++++ Record excerpts

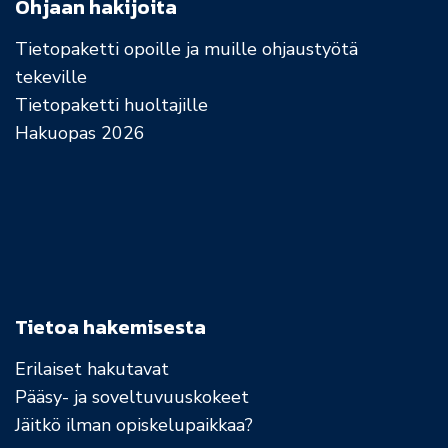
Ohjaan hakijoita
Tietopaketti opoille ja muille ohjaustyötä
tekeville
Tietopaketti huoltajille
Hakuopas 2026
Tietoa hakemisesta
Erilaiset hakutavat
Pääsy- ja soveltuvuuskokeet
Jäitkö ilman opiskelupaikkaa?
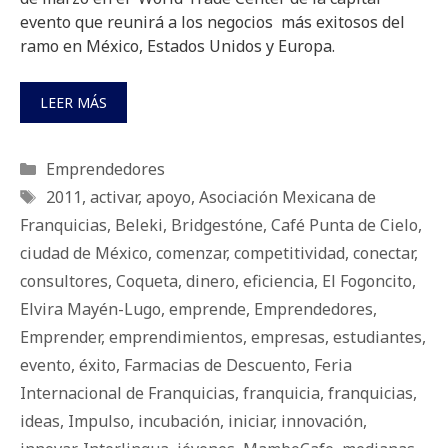
evento que reunirá a los negocios más exitosos del
ramo en México, Estados Unidos y Europa.
LEER MÁS
Categorías
Emprendedores
Etiquetas
2011
,
activar
,
apoyo
,
Asociación Mexicana de
Franquicias
,
Beleki
,
Bridgestóne
,
Café Punta de Cielo
,
ciudad de México
,
comenzar
,
competitividad
,
conectar
,
consultores
,
Coqueta
,
dinero
,
eficiencia
,
El Fogoncito
,
Elvira Mayén-Lugo
,
emprende
,
Emprendedores
,
Emprender
,
emprendimientos
,
empresas
,
estudiantes
,
evento
,
éxito
,
Farmacias de Descuento
,
Feria
Internacional de Franquicias
,
franquicia
,
franquicias
,
ideas
,
Impulso
,
incubación
,
iniciar
,
innovación
,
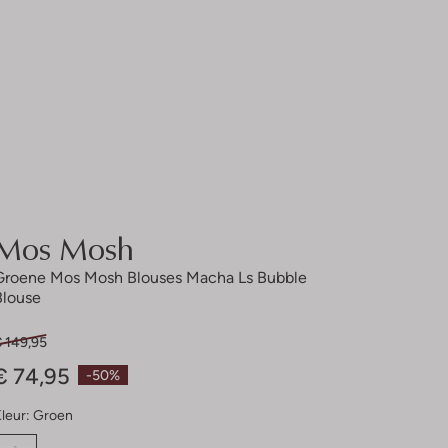
Mos Mosh
Groene Mos Mosh Blouses Macha Ls Bubble
Blouse
€ 149,95
€ 74,95
-50%
leur:
Groen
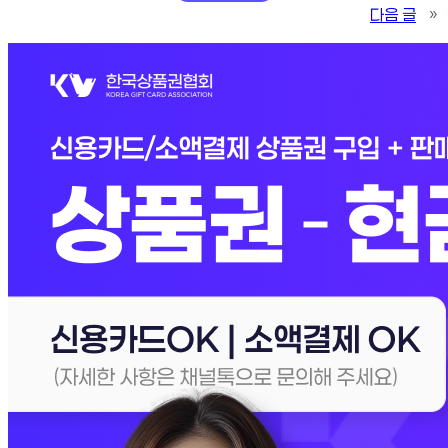
다음 글
»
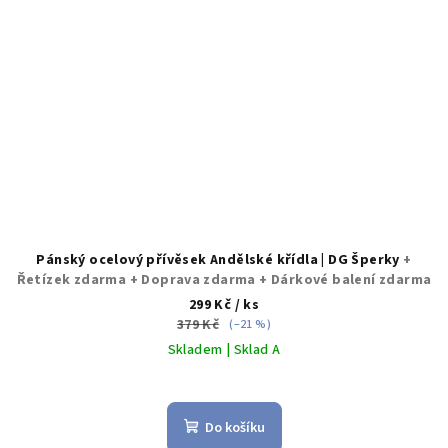
Pánský ocelový přívěsek Andělské křídla | DG Šperky
+
Řetízek zdarma + Doprava zdarma + Dárkové balení zdarma
299 Kč
/ ks
379 Kč
(–21 %)
Skladem | Sklad A
Do košíku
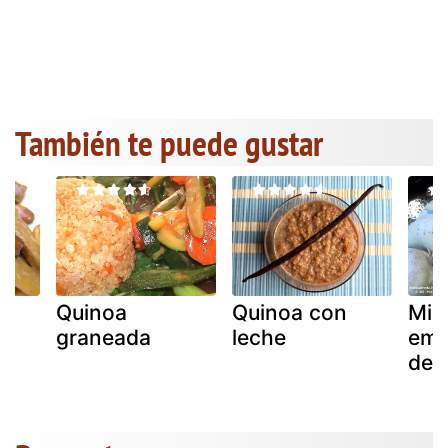
También te puede gustar
Quinoa
Quinoa con
Min
y
graneada
leche
emp
de 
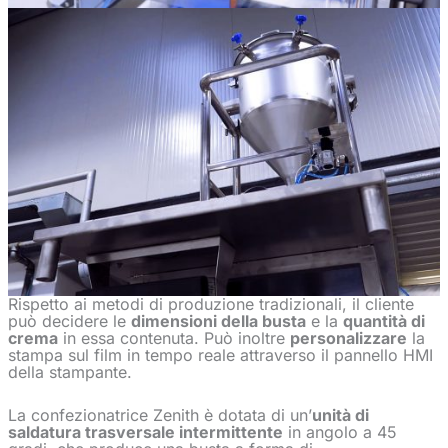
Rispetto ai metodi di produzione tradizionali, il cliente
può decidere le
dimensioni della busta
e la
quantità di
crema
in essa contenuta. Può inoltre
personalizzare
la
stampa sul film in tempo reale attraverso il pannello HMI
della stampante.
La confezionatrice Zenith è dotata di un’
unità di
saldatura trasversale intermittente
in angolo a 45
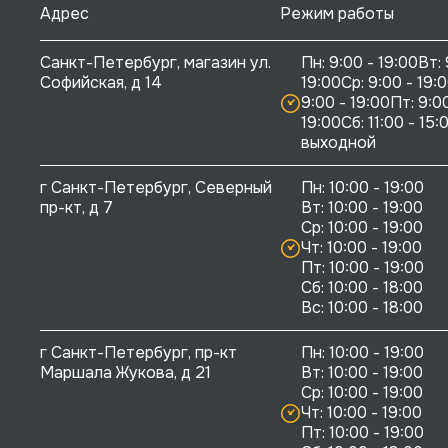
Адрес
Режим работы
Санкт-Петербург, магазин ул. 
Пн: 9:00 - 19:00Вт: 
Софийская, д 14
19:00Ср: 9:00 - 19:0
9:00 - 19:00Пт: 9:00
19:00Сб: 11:00 - 15:0
выходной
г Санкт-Петербург, Северный 
Пн: 10:00 - 19:00

пр-кт, д 7
Вт: 10:00 - 19:00

Ср: 10:00 - 19:00

Чт: 10:00 - 19:00

Пт: 10:00 - 19:00

Сб: 10:00 - 18:00

г Санкт-Петербург, пр-кт 
Пн: 10:00 - 19:00

Маршала Жукова, д 21
Вт: 10:00 - 19:00

Ср: 10:00 - 19:00

Чт: 10:00 - 19:00

Пт: 10:00 - 19:00
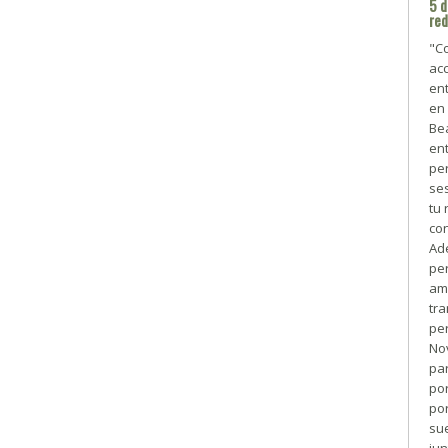
5 d
re
"C
acc
en
en 
Bea
en
per
se
tu
con
Ad
pe
am
tr
per
No
pa
por
por
su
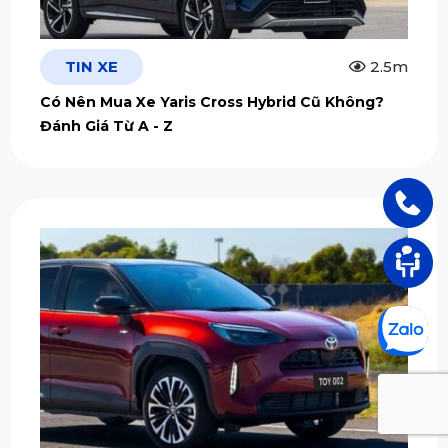
TIN XE
2.5m
Có Nên Mua Xe Yaris Cross Hybrid Cũ Không?
Đánh Giá Từ A - Z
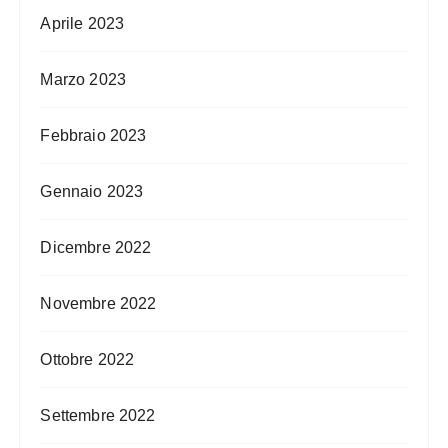
Aprile 2023
Marzo 2023
Febbraio 2023
Gennaio 2023
Dicembre 2022
Novembre 2022
Ottobre 2022
Settembre 2022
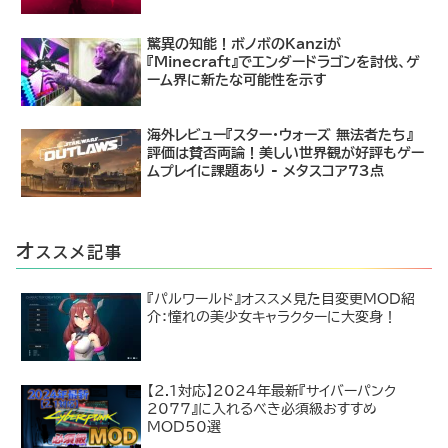
驚異の知能！ボノボのKanziが
『Minecraft』でエンダードラゴンを討伐、ゲ
ーム界に新たな可能性を示す
海外レビュー『スター・ウォーズ 無法者たち』
評価は賛否両論！美しい世界観が好評もゲー
ムプレイに課題あり - メタスコア73点
オ
ススメ記事
『パルワールド』オススメ見た目変更MOD紹
介：憧れの美少女キャラクターに大変身！
【2.1対応】2024年最新『サイバーパンク
2077』に入れるべき必須級おすすめ
MOD50選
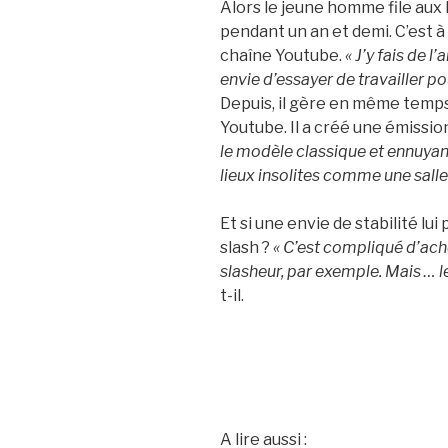
Alors le jeune homme file aux E
pendant un an et demi. C’est à 
chaîne Youtube.
« J’y fais de l
envie d’essayer de travailler pou
Depuis, il gère en même temps
Youtube. Il a créé une émission
le modèle classique et ennuyant
lieux insolites comme une sall
Et si une envie de stabilité lui
slash ?
« C’est compliqué d’ac
slasheur, par exemple. Mais … le
t-il.
A lire aussi :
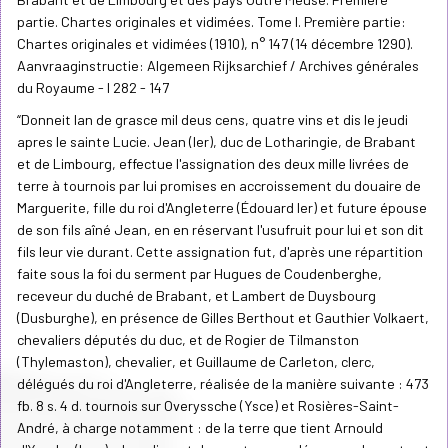
partie. Chartes originales et vidimées. Tome I. Première partie:
Chartes originales et vidimées (1910), n° 147 (14 décembre 1290).
Aanvraaginstructie: Algemeen Rijksarchief / Archives générales
du Royaume - I 282 - 147
“Donneit lan de grasce mil deus cens, quatre vins et dis le jeudi
apres le sainte Lucie. Jean (Ier), duc de Lotharingie, de Brabant
et de Limbourg, effectue l'assignation des deux mille livrées de
terre à tournois par lui promises en accroissement du douaire de
Marguerite, fille du roi d'Angleterre (Édouard Ier) et future épouse
de son fils aîné Jean, en en réservant l'usufruit pour lui et son dit
fils leur vie durant. Cette assignation fut, d'après une répartition
faite sous la foi du serment par Hugues de Coudenberghe,
receveur du duché de Brabant, et Lambert de Duysbourg
(Dusburghe), en présence de Gilles Berthout et Gauthier Volkaert,
chevaliers députés du duc, et de Rogier de Tilmanston
(Thylemaston), chevalier, et Guillaume de Carleton, clerc,
délégués du roi d'Angleterre, réalisée de la manière suivante : 473
fb. 8 s. 4 d. tournois sur Overyssche (Ysce) et Rosières-Saint-
André, à charge notamment : de la terre que tient Arnould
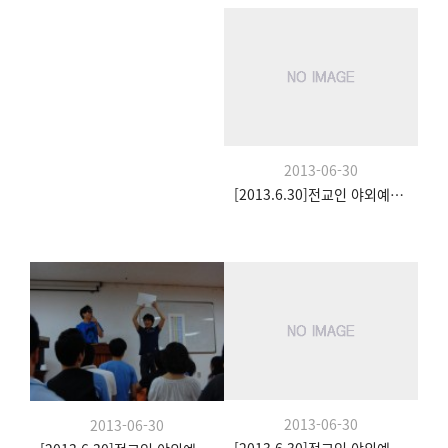
2013-06-30
[2013.6.30]전교인 야외예배- 팀수양관
2013-06-30
2013-06-30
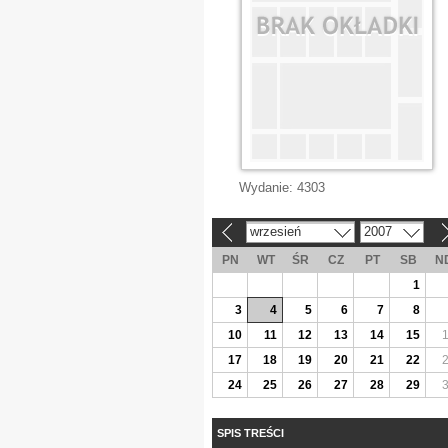
Wydanie:
4303
wrzesień
2007
«
»
PN
WT
ŚR
CZ
PT
SB
N
1
3
4
5
6
7
8
10
11
12
13
14
15
17
18
19
20
21
22
24
25
26
27
28
29
SPIS TREŚCI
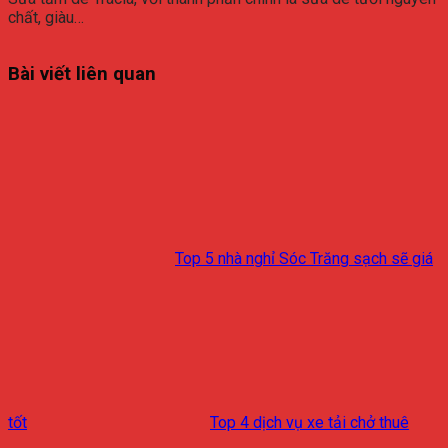
chất, giàu…
Bài viết liên quan
Top 5 nhà nghỉ Sóc Trăng sạch sẽ giá
tốt
Top 4 dịch vụ xe tải chở thuê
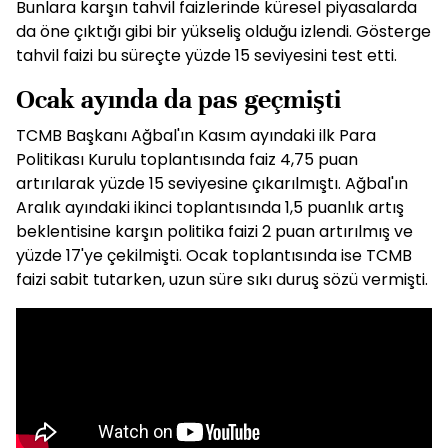
Bunlara karşın tahvil faizlerinde küresel piyasalarda
da öne çıktığı gibi bir yükseliş olduğu izlendi. Gösterge
tahvil faizi bu süreçte yüzde 15 seviyesini test etti.
Ocak ayında da pas geçmişti
TCMB Başkanı Ağbal'ın Kasım ayındaki ilk Para
Politikası Kurulu toplantısında faiz 4,75 puan
artırılarak yüzde 15 seviyesine çıkarılmıştı. Ağbal'ın
Aralık ayındaki ikinci toplantısında 1,5 puanlık artış
beklentisine karşın politika faizi 2 puan artırılmış ve
yüzde 17'ye çekilmişti. Ocak toplantısında ise TCMB
faizi sabit tutarken, uzun süre sıkı duruş sözü vermişti.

++++++++

--- Task brief ---
Return all the material exactly, skipping pictures.

--- Result ---
Ohjaan hakijoita
Tietopaketti opoille ja muille ohjaustyötä
tekeville
Tietopaketti huoltajille
Hakuopas 2026
Tietoa hakemisesta
Erilaiset hakutavat
Pääsy- ja soveltuvuuskokeet
Jäitkö ilman opiskelupaikkaa?
evento que reunirá a los negocios más exitosos del
ramo en México, Estados Unidos y Europa.
LEER MÁS
Categorías
Emprendedores
Etiquetas
2011
,
activar
,
apoyo
,
Asociación Mexicana de
Franquicias
,
Beleki
,
Bridgestóne
,
Café Punta de Cielo
,
ciudad de México
,
comenzar
,
competitividad
,
conectar
,
consultores
,
Coqueta
,
dinero
,
eficiencia
,
El Fogoncito
,
Elvira Mayén-Lugo
,
emprende
,
Emprendedores
,
Emprender
,
emprendimientos
,
empresas
,
estudiantes
,
evento
,
éxito
,
Farmacias de Descuento
,
Feria
Internacional de Franquicias
,
franquicia
,
franquicias
,
ideas
,
Impulso
,
incubación
,
iniciar
,
innovación
,
Mos Mosh
Groene Mos Mosh Blouses Macha Ls Bubble
Blouse
€ 149,95
€ 74,95
-50%
leur:
Groen
다음 글
»
Pánský ocelový přívěsek Andělské křídla | DG Šperky
+
Řetízek zdarma + Doprava zdarma + Dárkové balení zdarma
299 Kč
/ ks
379 Kč
(–21 %)
Skladem | Sklad A
Do košíku
También te puede gustar
Quinoa
Quinoa con
Min
y
graneada
leche
emp
de 
Rispetto ai metodi di produzione tradizionali, il cliente
può decidere le
dimensioni della busta
e la
quantità di
crema
in essa contenuta. Può inoltre
personalizzare
la
stampa sul film in tempo reale attraverso il pannello HMI
della stampante.
La confezionatrice Zenith è dotata di un’
unità di
saldatura trasversale intermittente
in angolo a 45
Адрес
Режим работы
Санкт-Петербург, магазин ул. 
Пн: 9:00 - 19:00Вт: 
Софийская, д 14
19:00Ср: 9:00 - 19:0
9:00 - 19:00Пт: 9:00
19:00Сб: 11:00 - 15:0
выходной
г Санкт-Петербург, Северный 
Пн: 10:00 - 19:00

пр-кт, д 7
Вт: 10:00 - 19:00

Ср: 10:00 - 19:00

Чт: 10:00 - 19:00

Пт: 10:00 - 19:00

Сб: 10:00 - 18:00

г Санкт-Петербург, пр-кт 
Пн: 10:00 - 19:00

Маршала Жукова, д 21
Вт: 10:00 - 19:00

Ср: 10:00 - 19:00

Чт: 10:00 - 19:00

Пт: 10:00 - 19:00
5 d
re
"C
acc
en
en 
Bea
en
per
se
tu
con
Ad
pe
am
tr
per
No
pa
por
por
su
TIN XE
2.5m
Có Nên Mua Xe Yaris Cross Hybrid Cũ Không?
Đánh Giá Từ A - Z
Aprile 2023
Marzo 2023
Febbraio 2023
Gennaio 2023
Dicembre 2022
Novembre 2022
Ottobre 2022
Settembre 2022
驚異の知能！ボノボのKanziが
『Minecraft』でエンダードラゴンを討伐、ゲ
ーム界に新たな可能性を示す
海外レビュー『スター・ウォーズ 無法者たち』
評価は賛否両論！美しい世界観が好評もゲー
ムプレイに課題あり - メタスコア73点
オ
ススメ記事
『パルワールド』オススメ見た目変更MOD紹
介：憧れの美少女キャラクターに大変身！
【2.1対応】2024年最新『サイバーパンク
2077』に入れるべき必須級おすすめ
MOD50選
Alors le jeune homme file aux E
pendant un an et demi. C’est à 
chaîne Youtube.
« J’y fais de l
envie d’essayer de travailler pou
Depuis, il gère en même temps
Youtube. Il a créé une émission
le modèle classique et ennuyant
lieux insolites comme une sall
Et si une envie de stabilité lui
slash ?
« C’est compliqué d’ac
slasheur, par exemple. Mais … le
t-il.
A lire aussi :
partie. Chartes originales et vidimées. Tome I. Première partie:
Chartes originales et vidimées (1910), n° 147 (14 décembre 1290).
Aanvraaginstructie: Algemeen Rijksarchief / Archives générales
du Royaume - I 282 - 147
“Donneit lan de grasce mil deus cens, quatre vins et dis le jeudi
apres le sainte Lucie. Jean (Ier), duc de Lotharingie, de Brabant
et de Limbourg, effectue l'assignation des deux mille livrées de
terre à tournois par lui promises en accroissement du douaire de
Marguerite, fille du roi d'Angleterre (Édouard Ier) et future épouse
de son fils aîné Jean, en en réservant l'usufruit pour lui et son dit
fils leur vie durant. Cette assignation fut, d'après une répartition
faite sous la foi du serment par Hugues de Coudenberghe,
receveur du duché de Brabant, et Lambert de Duysbourg
(Dusburghe), en présence de Gilles Berthout et Gauthier Volkaert,
chevaliers députés du duc, et de Rogier de Tilmanston
(Thylemaston), chevalier, et Guillaume de Carleton, clerc,
délégués du roi d'Angleterre, réalisée de la manière suivante : 473
fb. 8 s. 4 d. tournois sur Overyssche (Ysce) et Rosières-Saint-
André, à charge notamment : de la terre que tient Arnould
2013-06-30
[2013.6.30]전교인 야외예배- 팀수양관
2013-06-30
2013-06-30
Wydanie:
4303
wrzesień
2007
«
»
PN
WT
ŚR
CZ
PT
SB
N
1
3
4
5
6
7
8
10
11
12
13
14
15
17
18
19
20
21
22
24
25
26
27
28
29
SPIS TREŚCI
chất, giàu…
Bài viết liên quan
Top 5 nhà nghỉ Sóc Trăng sạch sẽ giá
tốt
Top 4 dịch vụ xe tải chở thuê
Bunlara karşın tahvil faizlerinde küresel piyasalarda
da öne çıktığı gibi bir yükseliş olduğu izlendi. Gösterge
tahvil faizi bu süreçte yüzde 15 seviyesini test etti.
Ocak ayında da pas geçmişti
TCMB Başkanı Ağbal'ın Kasım ayındaki ilk Para
Politikası Kurulu toplantısında faiz 4,75 puan
artırılarak yüzde 15 seviyesine çıkarılmıştı. Ağbal'ın
Aralık ayındaki ikinci toplantısında 1,5 puanlık artış
beklentisine karşın politika faizi 2 puan artırılmış ve
yüzde 17'ye çekilmişti. Ocak toplantısında ise TCMB
faizi sabit tutarken, uzun süre sıkı duruş sözü vermişti.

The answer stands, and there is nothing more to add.